La storia dei The Bereaved è la classica di una qualsiasi metal band che tenta la scalata per emergere dal baratro della scena underground: amici che decidono di fondare un gruppo, in questo caso l'idea viene dal bassista Mikael Nillsson e dal chitarrista Henrik Tranemyr i quali reclutano gli altri membri. Qualche problema di line up da risolvere e poi via con la registrazione del demo "Inverted Icons" nel 2003 che procura alla band un contratto discografico con la Black Lotus Records.
Torniamo ai giorni nostri, negli Underground Studio, dove hanno per altro registrato anche band del calibro di Carnal Forge e Constructed, il combo svedese da alla luce il tanto agoniato debut album: Darkened Silhouette.

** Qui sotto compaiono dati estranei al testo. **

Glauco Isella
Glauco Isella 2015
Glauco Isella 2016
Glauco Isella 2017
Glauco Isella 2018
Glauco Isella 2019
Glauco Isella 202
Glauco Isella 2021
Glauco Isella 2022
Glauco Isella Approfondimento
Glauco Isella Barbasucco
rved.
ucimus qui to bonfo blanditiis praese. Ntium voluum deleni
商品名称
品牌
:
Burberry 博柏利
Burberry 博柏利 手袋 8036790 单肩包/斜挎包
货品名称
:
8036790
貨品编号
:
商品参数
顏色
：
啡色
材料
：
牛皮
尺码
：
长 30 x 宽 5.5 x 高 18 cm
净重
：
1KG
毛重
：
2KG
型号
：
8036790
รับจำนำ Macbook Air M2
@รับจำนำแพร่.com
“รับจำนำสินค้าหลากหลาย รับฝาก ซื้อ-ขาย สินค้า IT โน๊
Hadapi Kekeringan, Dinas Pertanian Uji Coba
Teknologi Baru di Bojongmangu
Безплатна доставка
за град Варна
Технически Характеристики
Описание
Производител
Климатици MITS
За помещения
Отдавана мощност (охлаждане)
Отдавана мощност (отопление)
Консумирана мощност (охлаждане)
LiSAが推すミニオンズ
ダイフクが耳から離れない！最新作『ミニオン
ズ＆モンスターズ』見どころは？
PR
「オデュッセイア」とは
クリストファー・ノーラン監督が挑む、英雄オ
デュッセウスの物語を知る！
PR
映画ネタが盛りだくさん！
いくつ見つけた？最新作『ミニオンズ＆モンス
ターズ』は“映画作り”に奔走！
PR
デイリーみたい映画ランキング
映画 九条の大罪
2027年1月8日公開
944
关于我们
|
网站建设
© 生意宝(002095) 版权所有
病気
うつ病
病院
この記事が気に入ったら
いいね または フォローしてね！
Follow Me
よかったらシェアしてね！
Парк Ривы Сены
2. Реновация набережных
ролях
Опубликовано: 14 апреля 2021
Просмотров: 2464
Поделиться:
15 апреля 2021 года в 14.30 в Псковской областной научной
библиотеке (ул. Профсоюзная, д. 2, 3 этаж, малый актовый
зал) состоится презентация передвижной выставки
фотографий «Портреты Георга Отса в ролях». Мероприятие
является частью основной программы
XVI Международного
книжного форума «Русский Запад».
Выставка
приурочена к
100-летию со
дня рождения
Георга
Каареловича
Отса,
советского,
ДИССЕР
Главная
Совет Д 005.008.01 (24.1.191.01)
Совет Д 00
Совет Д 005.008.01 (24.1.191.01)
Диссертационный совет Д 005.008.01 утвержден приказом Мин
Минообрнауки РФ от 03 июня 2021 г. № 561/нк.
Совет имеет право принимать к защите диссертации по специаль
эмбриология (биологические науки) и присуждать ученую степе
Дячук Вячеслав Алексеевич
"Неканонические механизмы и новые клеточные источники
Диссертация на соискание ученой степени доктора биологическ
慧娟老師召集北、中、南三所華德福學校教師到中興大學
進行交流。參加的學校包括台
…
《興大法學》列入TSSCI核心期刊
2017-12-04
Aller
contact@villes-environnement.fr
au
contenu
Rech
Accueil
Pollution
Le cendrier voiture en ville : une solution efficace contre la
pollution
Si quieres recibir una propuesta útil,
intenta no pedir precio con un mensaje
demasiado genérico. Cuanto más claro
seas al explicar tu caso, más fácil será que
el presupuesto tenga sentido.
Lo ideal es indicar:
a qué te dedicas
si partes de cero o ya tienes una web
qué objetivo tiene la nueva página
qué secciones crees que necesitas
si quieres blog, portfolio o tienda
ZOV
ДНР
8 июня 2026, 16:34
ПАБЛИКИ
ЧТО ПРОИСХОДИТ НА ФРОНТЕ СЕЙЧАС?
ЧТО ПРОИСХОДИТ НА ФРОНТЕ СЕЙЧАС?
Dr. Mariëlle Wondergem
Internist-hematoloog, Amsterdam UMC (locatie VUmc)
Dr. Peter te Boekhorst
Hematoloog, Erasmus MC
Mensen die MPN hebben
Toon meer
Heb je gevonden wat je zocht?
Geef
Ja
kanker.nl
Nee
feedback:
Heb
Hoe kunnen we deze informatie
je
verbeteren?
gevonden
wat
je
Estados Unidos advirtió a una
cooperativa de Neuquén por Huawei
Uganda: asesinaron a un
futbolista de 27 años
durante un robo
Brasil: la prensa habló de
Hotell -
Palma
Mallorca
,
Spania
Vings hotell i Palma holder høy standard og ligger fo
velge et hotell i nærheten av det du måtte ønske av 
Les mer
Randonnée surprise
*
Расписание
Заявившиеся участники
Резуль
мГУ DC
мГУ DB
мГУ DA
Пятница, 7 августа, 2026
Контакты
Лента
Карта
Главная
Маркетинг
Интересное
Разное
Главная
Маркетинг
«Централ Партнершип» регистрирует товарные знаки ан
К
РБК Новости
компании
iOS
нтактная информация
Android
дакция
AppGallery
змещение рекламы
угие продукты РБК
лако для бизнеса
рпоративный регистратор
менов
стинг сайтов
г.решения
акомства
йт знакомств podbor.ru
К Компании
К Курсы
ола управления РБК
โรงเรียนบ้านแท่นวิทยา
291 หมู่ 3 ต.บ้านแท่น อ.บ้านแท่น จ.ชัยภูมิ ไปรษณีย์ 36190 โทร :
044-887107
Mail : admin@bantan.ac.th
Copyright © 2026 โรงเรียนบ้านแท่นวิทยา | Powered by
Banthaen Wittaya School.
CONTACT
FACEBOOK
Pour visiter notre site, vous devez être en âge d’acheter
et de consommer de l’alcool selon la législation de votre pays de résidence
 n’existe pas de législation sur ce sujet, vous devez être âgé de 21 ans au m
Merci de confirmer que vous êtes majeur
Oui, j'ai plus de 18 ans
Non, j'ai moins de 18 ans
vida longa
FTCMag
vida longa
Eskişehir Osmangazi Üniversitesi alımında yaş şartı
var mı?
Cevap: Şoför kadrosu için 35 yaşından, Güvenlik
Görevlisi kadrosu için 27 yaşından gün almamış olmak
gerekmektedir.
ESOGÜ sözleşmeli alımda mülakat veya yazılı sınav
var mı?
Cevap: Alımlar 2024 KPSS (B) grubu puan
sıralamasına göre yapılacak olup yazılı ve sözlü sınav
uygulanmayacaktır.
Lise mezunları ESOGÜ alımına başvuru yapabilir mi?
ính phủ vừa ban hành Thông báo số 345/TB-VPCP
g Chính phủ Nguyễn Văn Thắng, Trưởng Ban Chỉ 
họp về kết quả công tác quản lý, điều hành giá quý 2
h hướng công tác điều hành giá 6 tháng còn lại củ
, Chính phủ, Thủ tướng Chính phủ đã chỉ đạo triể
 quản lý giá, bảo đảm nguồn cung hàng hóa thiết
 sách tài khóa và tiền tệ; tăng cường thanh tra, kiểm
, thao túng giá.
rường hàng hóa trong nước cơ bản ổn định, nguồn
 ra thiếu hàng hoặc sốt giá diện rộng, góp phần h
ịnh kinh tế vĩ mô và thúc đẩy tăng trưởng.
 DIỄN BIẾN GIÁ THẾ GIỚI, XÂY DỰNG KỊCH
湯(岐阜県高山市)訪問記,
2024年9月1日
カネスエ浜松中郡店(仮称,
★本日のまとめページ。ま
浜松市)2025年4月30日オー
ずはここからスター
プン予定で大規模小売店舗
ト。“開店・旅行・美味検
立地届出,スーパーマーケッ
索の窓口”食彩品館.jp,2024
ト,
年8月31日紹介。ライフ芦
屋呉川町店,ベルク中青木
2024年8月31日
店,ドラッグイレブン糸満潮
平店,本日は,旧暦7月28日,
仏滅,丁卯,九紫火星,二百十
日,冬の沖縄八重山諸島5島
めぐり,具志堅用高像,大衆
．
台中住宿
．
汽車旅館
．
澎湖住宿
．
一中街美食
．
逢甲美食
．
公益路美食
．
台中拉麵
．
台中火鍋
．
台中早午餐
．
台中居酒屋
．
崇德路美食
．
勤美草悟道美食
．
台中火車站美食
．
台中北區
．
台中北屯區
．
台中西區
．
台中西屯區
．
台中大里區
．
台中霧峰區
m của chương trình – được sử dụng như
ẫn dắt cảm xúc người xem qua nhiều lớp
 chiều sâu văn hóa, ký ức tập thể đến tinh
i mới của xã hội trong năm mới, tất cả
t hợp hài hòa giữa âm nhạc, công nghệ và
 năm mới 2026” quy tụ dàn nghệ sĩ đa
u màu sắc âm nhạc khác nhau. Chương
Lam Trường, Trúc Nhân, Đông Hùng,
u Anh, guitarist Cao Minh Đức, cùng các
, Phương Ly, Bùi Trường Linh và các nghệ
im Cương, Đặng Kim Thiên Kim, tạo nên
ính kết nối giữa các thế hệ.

Un concentrato di death Svedese melodico con forti richiami thrash, tutto in linea con le sonorità che ultimamente giungono dal paese scandinavo. Come verrà da pensare il lavoro non brilla certo di originalità ma è fresco e potente come si nota già dai riff di apertura di "Soaked Mud Remain" dove si nota già una forte influenza thrash bay area sia nella batterie che nelle ritmiche di chitarra, un biglietto da visita (la canzone) nel biglietto da visita (il debut album). Infatti lo stile rimmarrà pressoché invariato nel corso di tutto l'album a parte qualche momento di atmosfera con tastiere che ricordano gli ultimi lavori dei nostri connazionali Graveworm o quello dei certamente più famosi Dimmu Borgir. Direi quindi che la ricetta di questo album consiste in un 70% di thrash e un 30% di death, dove la parte l'elemento death di maggiore spicco è la voce graffiante del singer/chitarrista Johny Westerback.
I ritmi rallentano poi nella fase centrale e i brani si fanno più melodici, richiamando appunto le band citate prima. E' questo ilcaso di "Vital Organ Theft" e "My Dying PRide". Non mancano tuttavia anche parti ripetitive e ritmiche che sanno troppo di già sentitito come in "Hollow Child" che sebbene risulti aggressiva e potente ad un primo ascolto, sucessivamente perde sia di mordente che di interesse. Oppure come nel caso di "Devil's Deal dove all'aèertura si presenta una tastiera power che è un vero pugno allo stomaco, fortunatamente la canzone recupera punti nella fase successiva, sebbene quel motivetto iniziale venga ripetuto all'infinito rovinando quella che poteva essere la miglior traccia dell'album.
Dodici brani sono sicuramente troppi per una band di questo genere e difatti sul finale l'album perde di efficacia, correndo così il rischio di annoiare l'ascoltatore. Darkened Silhouette si chiude con una melodica e malinconica "The Abyss".